Alla luce del terzo e ultimo contributo al Quinto Rapporto dell'Ipcc sui cambiamenti climatici, quello del Working Group III (WG3) sulla politica del cambiamento globale (la Sintesi per i decisori politici), ecco tre domande a cui è urgente rispondere.
Una scusa per mettere nuove tasse?
No. Non ci sono argomenti scientifici che possano giustificare nuove tasse. E l'accusa di alcune lobby, soprattutto americane, di ostacolare le dinamiche di mercato con l'imposizione di tasse per fermare il global warming va ribaltata.
Quanto affermano l'Ipcc e gli scienziati del clima, secondo Riccardo Valentini, direttore della Divisione impatti del clima e membro del Centro Euro-mediterraneo sui cambiamenti climatici, non sono giustificazioni per nuove imposizioni. Gli studi dei climatologi suggeriscono la possibilità di "tassare" il carbone emesso, ma è solo una delle risposte per contenere le emissioni di gas serra.
Ci sono infatti molte altre misure possibili per la riduzione e il controllo delle emissioni, che si possono ottenere anche senza nessuna nuova tassa. Anzi, come dice Valentini, in una società ideale ed etica, che si rende conto del problema, ci possono essere politiche globali di incentivazione di soluzioni "green" che scoraggino l'uso dei combustibili fossili. Cittadini e industrie potrebbero cioè rendersi conto che l'uso di petrolio e carbone sta creando più di un problema al pianeta, e che è necessario cambiare rotta. Questa svolta potrebbe non solo ridurre le emissioni, ma anche, e forse soprattutto, dare slancio a una rinnovata crescita economica.
Gli scienziati del clima sono dei catastrofisti?
No. Anzi, secondo alcuni, come Stefan Rahmstorf, del Potsdam Institute for Climate Impact Research in Germania, il rapporto dell'Ipcc è fin troppo cauto.
Il rapporto si divide in analisi dello status quo e previsioni del futuro. Le analisi sono basate su conoscenze scientifiche acquisite (il fatto, per esempio, che la CO2 assorbe i raggi infrarossi provenienti dalla superficie terrestre) e su dati raccolti in ogni angolo del mondo. Sono numeri che riguardano la temperatura dell'atmosfera e del mare, l'acidità delle acque oceaniche, gli spostamenti di ecosistemi e popolazioni animali, l'intensità degli uragani e milioni di altri dati. Lo status quo descritto dal rapporto è quindi fondato su dati scientifici più o meno precisi, ma che nessuno può contestare.

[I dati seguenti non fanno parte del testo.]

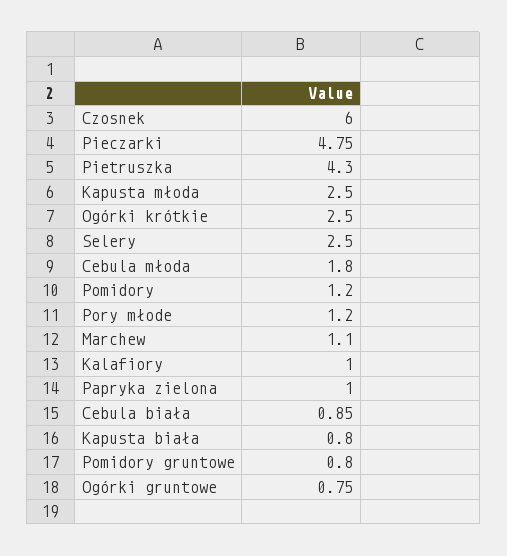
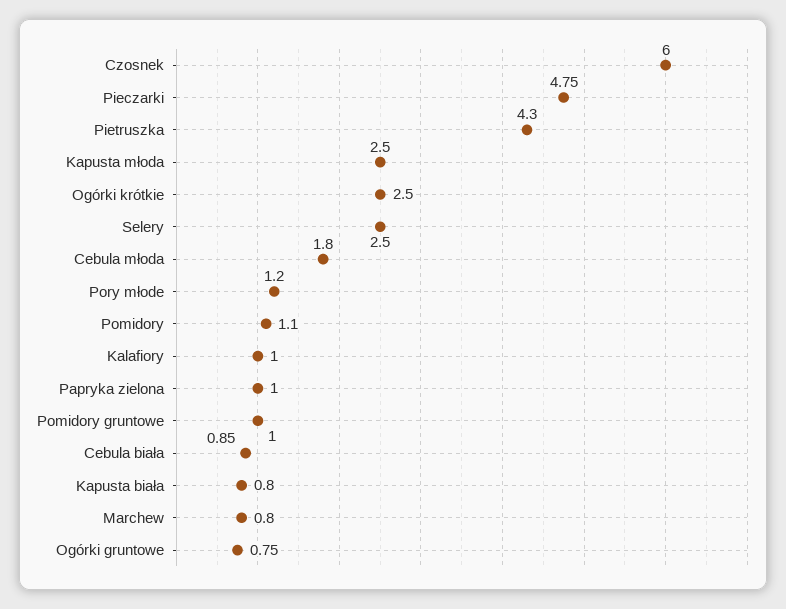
Pomidory: 1.2 -> 1.1
Marchew: 1.1 -> 0.8
Pomidory gruntowe: 0.8 -> 1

Le previsioni sul futuro sono invece scenari: non singoli percorsi inequivocabili ma complesse elaborazioni dei cosiddetti modelli climatici. Questi ultimi, secondo Silvio Gualdi, direttore della Divisione servizi climatici del Centro Euro-mediterraneo sui cambiamenti climatici, sono modelli al computer basati sugli stessi principi delle previsioni meteorologiche a breve termine, che sono sempre più precise: il risultato è quanto di più avanzato ci sia nel campo della climatologia.
Chi accusa l'Ipcc di catastrofismo non propone modelli o scenari alternativi, da sostituire a quelli usati dalla comunità internazionale dei climatologi. Si sa da tempo che i modelli, dicono i fisici dell'atmosfera, hanno incertezze e non coprono tutte le dinamiche possibili a ogni scala, ma sono anche l'unico metodo utilizzabile per disegnare scenari plausibili per le future politiche.
No, il rapporto dell'Ipcc è chiaro: l'intero pianeta sta subendo le conseguenze del global warming (riscaldamento globale), che prima o poi si farà sentire ovunque.
I Paesi poveri o in via di sviluppo sono invece i primi a subire gli effetti dei cambiamenti climatici, oltre che i più esposti. Prima di tutto perché le zone che già risentono e risentiranno sempre più delle modifiche ambientali sono proprio quelle tropicali, insieme alle zone artiche e antartiche, che tipicamente soffrono di scarsità di mezzi economici e infrastrutture, e non hanno politiche adeguate per affrontare i grandi cambiamenti che stanno avvenendo. Alcuni di questi Paesi sono sulla rotta dei grandi tifoni o uragani tropicali, e non hanno le strutture per proteggersi da venti a oltre 230 km/h. Infine, alcuni territori particolarmente esposti costituiscono le cosiddette small island nations, cioè piccole nazioni insulari, che potrebbero, anche se in un futuro non prossimo, soffrire dell'innalzamento del livello degli oceani e della degradazione delle barriere coralline in seguito all'acidificazione delle acque.